Julie turned toward the inner wall. At one end of the puffy chain of tagging, there was a narrow, dark slit in the rock. “In there?”

Jamal shook his head. “You ever think how you can’t throw anything away? I mean, you can throw it. But it doesn’t go away.”

Now Julie was conscious of herself shrugging. “I guess so,” she said, which seemed equally hapless. Still carrying the bag by its closed throat, Jamal walked toward the rock shelter wall.

“Wiggers,” he said, shaking his head as he read the tags, left to right, stopping where the opening pierced the stone. Julie stood a step behind him.

“You ever go in there?” she said.

“No thanks,” said Jamal. “I don’t like tight places.”
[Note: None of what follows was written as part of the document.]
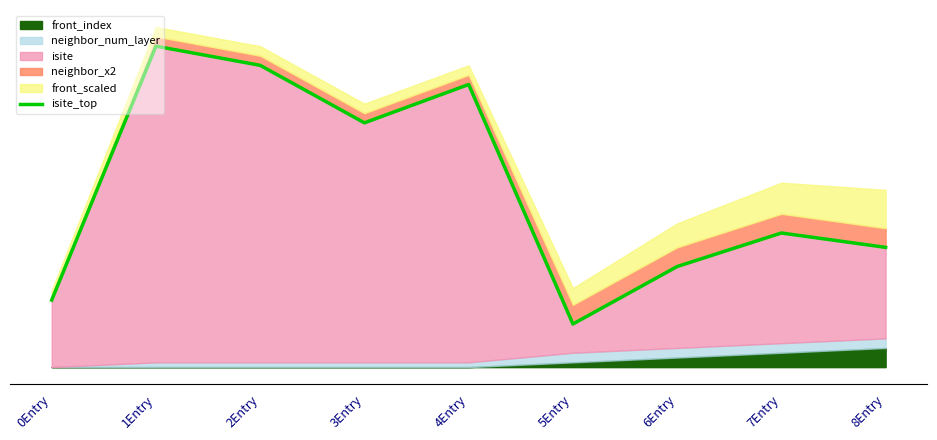

Reading left to right, extract all data points from this chart.

0Entry=14	1Entry=67	2Entry=63	3Entry=51	4Entry=59	5Entry=9	6Entry=21	7Entry=28	8Entry=25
Julie looked into the gap in the stone. It seemed flat black, as if painted on the surface like the tags, as if after all there was no interior. She would have had to stoop just a little and turn sideways to get into it. Jamal was almost a head taller, but so skinny he might have folded himself up so he would also fit.

He set the bag down and touched her shoulder with a fingertip; the touch felt faintly electric through the cotton of her shirt.

“Come on,” Jamal said. “Let’s go find the sun.”